We've been pulling out children's books to read to Punch when she visits, so there are stacks of them on our nightstand, along with our own more serious or frivolous reading [H.'s The Best and The Brightest, my Bon Appetit]. Today I came across The Little Engine That Could, by Watty Piper, originally published in 1930. [It's inscribed from L. to Punch, but somehow we never sent it home with her.]
First of all--Watty Piper? How do you get a name like that? It just sounds so made up. And it turns out it may have been. I found research by Roy E. Plotnick from the University of Illinois at Chicago who addresses the controversy over who wrote the classic book, and also reports:
"Since I made this page available, the most frequent question I have received is whether the little engine was male or female. Many seem to remember the engine as male in the Watty Piper version and are surprised to discover it is female. For example, Prof. Laura Moore teaches a class on gender, where they analyze children's books. She wrote in 2000 that "of the 400+ students I have asked, less than a dozen remember the engine as female."
I didn't know the engine was female either. But now I like to think that if she could, so can I. What does that happy little train have that I haven't got?
How I live by the famous "I think I can" motto:
1. I've gone to boot camp three mornings a week for a year. In winter, it's in a church gym; in spring/summer/fall, it's out in Brookdale Park. It kills me. I dread it before I get in the car to go. It's really, really hard. [Have I complained enough yet? I don't think so.] I work out with lovely young women who sprint like the dickens while I drag behind. Sometimes my belly bulges out over my pants. My arms hurt when we do shoulder presses. The push-ups are hard, the ab crunches and pulsing squats are painful. But I have managed to lose 10 pounds over the last year; I am proud. As I learned at Weight Watchers meetings in the past, that is 10 pounds of butter--40 sticks of Land O' Lakes. That's a lotta butta. My skirts fit better and so do my belts.
2. I walk the dog. Again, I sometimes don't want to. I get tired or lazy, or like I just want to curl up and read rather than scale a hill with a tiny pal. But it's good for Sug and it's good for me, so together we face the inclines and the ice patches. For her, a garbage pan in our path or a tree swaying at night is a very scary thing, and she'll start barking from deep in her gut, or trembling. As though anything or anyone would be afraid of a 10-pound fluffball. Still, at least I know I am braver than someone or something.
3. I write in this blog, and bare my soul. Every day so far. I write and I love it and it makes me feel competent and smart and like I am polishing and using my craft. I admire honest writing, writing that transports you to where the person is, and I try to write that way. I also write for magazines, and for websites, and again love the art of crafting a turn of the sentence, of finding the perfect quote from a source--a quote that will capture a bit of who the person is and what he or she stands for.

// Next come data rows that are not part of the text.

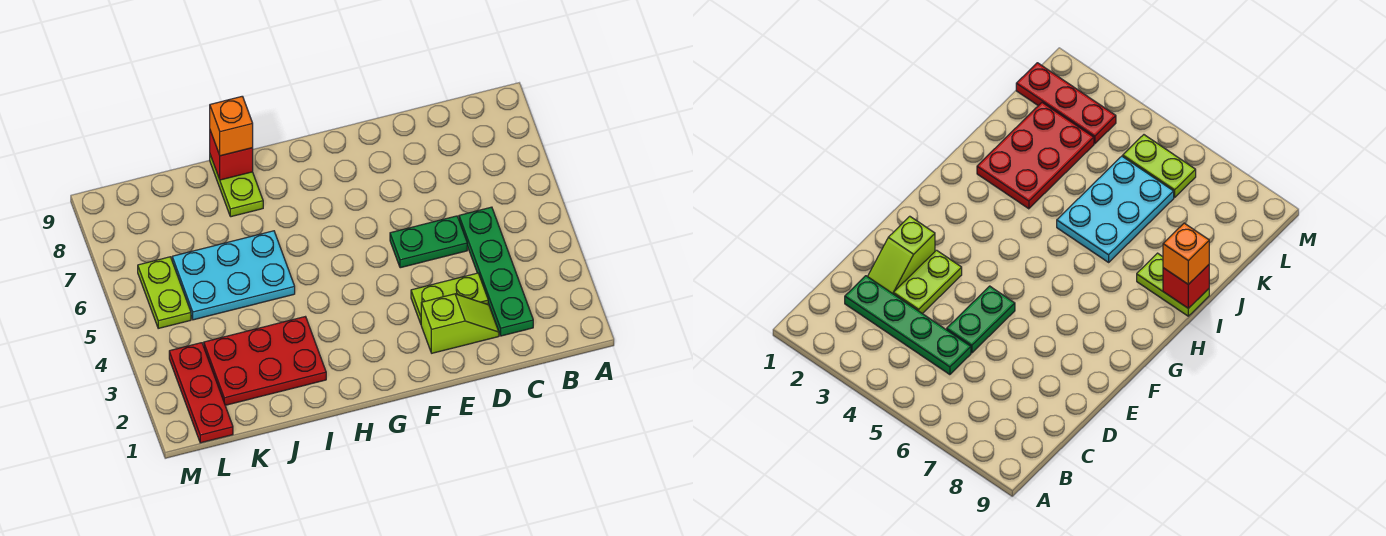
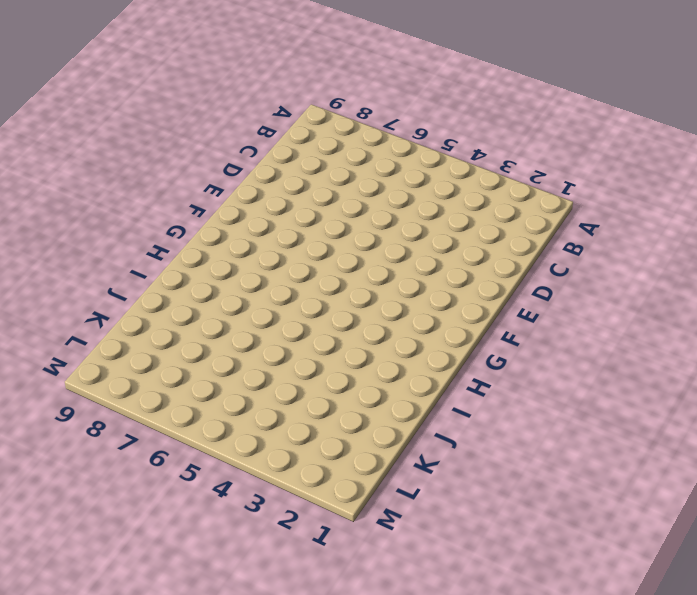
none -> green plate C2:C5 level 1
none -> lime slope D2:E2 level 1 top E

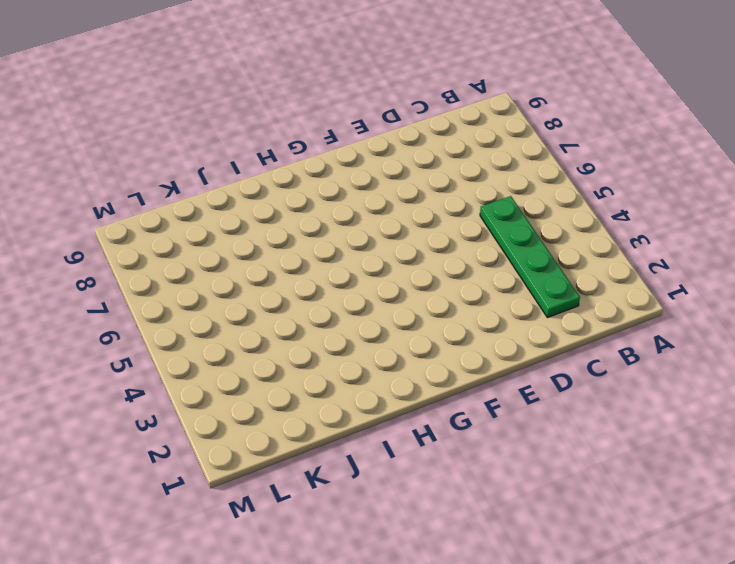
none -> lime slope D2:E2 level 1 top E
none -> lime plate D3:E3 level 1

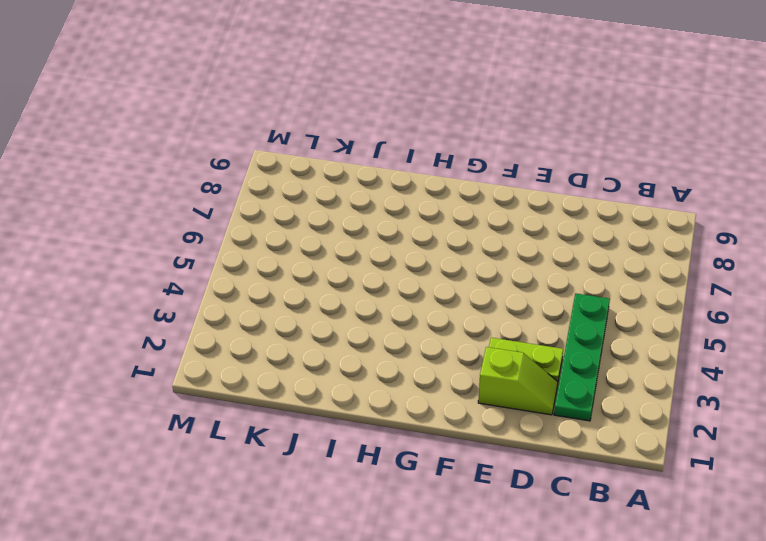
none -> green plate D5:E5 level 1
none -> red plate I2:K3 level 1

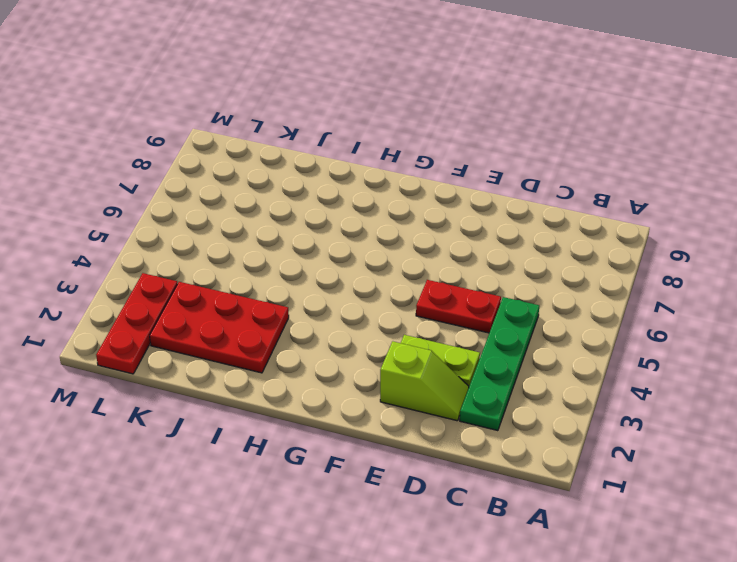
red plate D5:E5 level 1 -> green plate D5:E5 level 1
none -> cyan plate I5:K6 level 1
none -> lime plate I8:I9 level 1

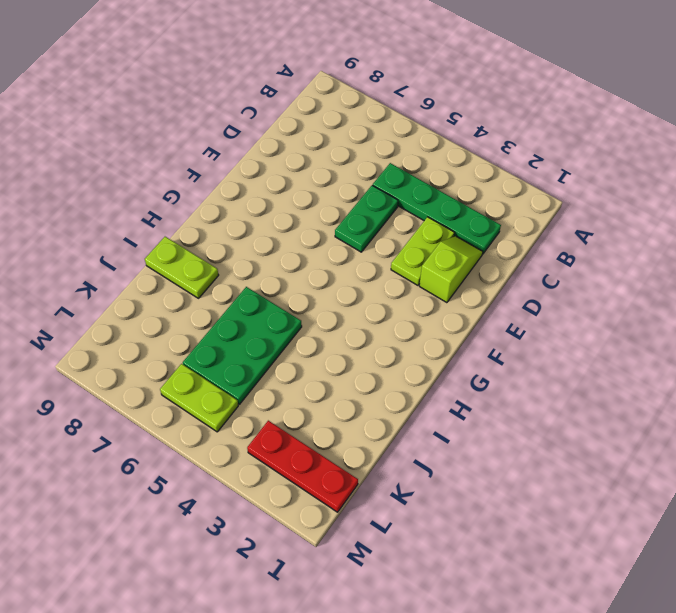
green plate I5:K6 level 1 -> cyan plate I5:K6 level 1
none -> red plate I2:K3 level 1
none -> red brick I9 level 2

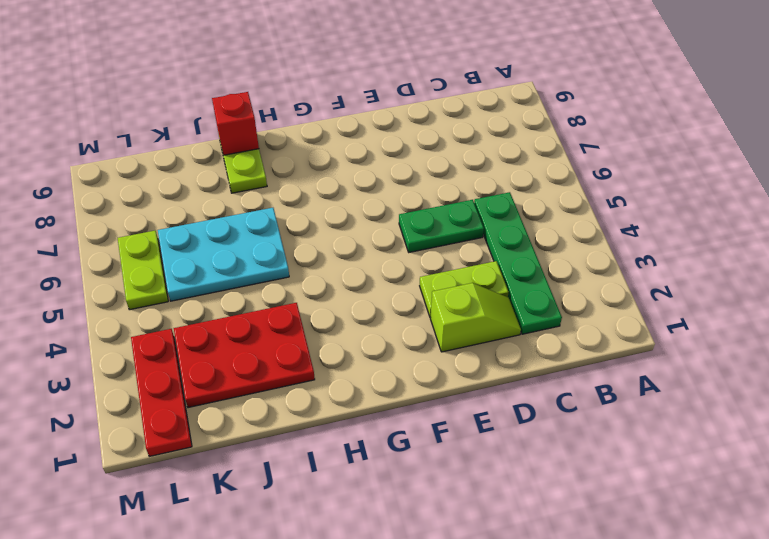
none -> orange brick I9 level 3

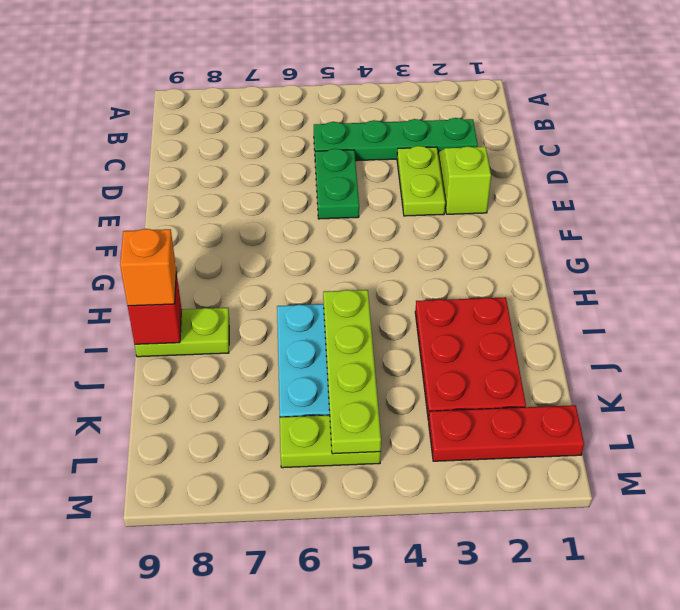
lime plate I5:L5 level 2 -> none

4. I show up. I remember a quote that said, "Friends need your presence more than your presents." I show up for my Dad, for unexpected doctor visits, toilet paper deliveries and ointment application [don't ask] when I would rather do my work or organize my life. I show up for Punch and her Mom, because I love them and want them to be happy. I show up with birthday cakes that take me all day or all night to make [most recently from Baked, that great cookbook from the bakery in Red Hook, Brooklyn, that I am dying to visit]. I show up for Figgy and her friends, driving them all over and getting them the Jax and Fudgsicles they want and the carrots, cucumbers, peppers and apples I want them to have. I show up for my friends and my sister, but not as often, I fear, as they have shown up for me, in very small and very big ways. But I think I can--I think I can--I think I can--make a difference and continue to be a source of joy and assurance in their lives. I show up for H., again and again, with both of us working hard on our marriage.
5. I've made some food changes that have taken a long time but I hope will be with me for a long time. I no longer buy junk food like Oreos or even Cheez-Its because while I think I am buying them for myself and the other members of my household, it is I who will be unable to control myself, not them. They will be lucky if they get one little perfectly square, salty, Cheddary Cheez-It. I no longer get sugary drinks at Starbucks, or ones with thick caps of cream, except as an occasional treat. I now order iced coffee, and I look forward to it. I stare at the treats in the bakery case at SB and think they don't look so great anymore. I buy whole-grain bread, not white, and whenever possible, whole-wheat pasta too.
I think I can--I think I can--I think I can continue to change my life for the better and to celebrate what is already good about it.
Again, what does that happy little train have that I haven't got? We both have miles to go, a great distance to cover and very important deliveries to make.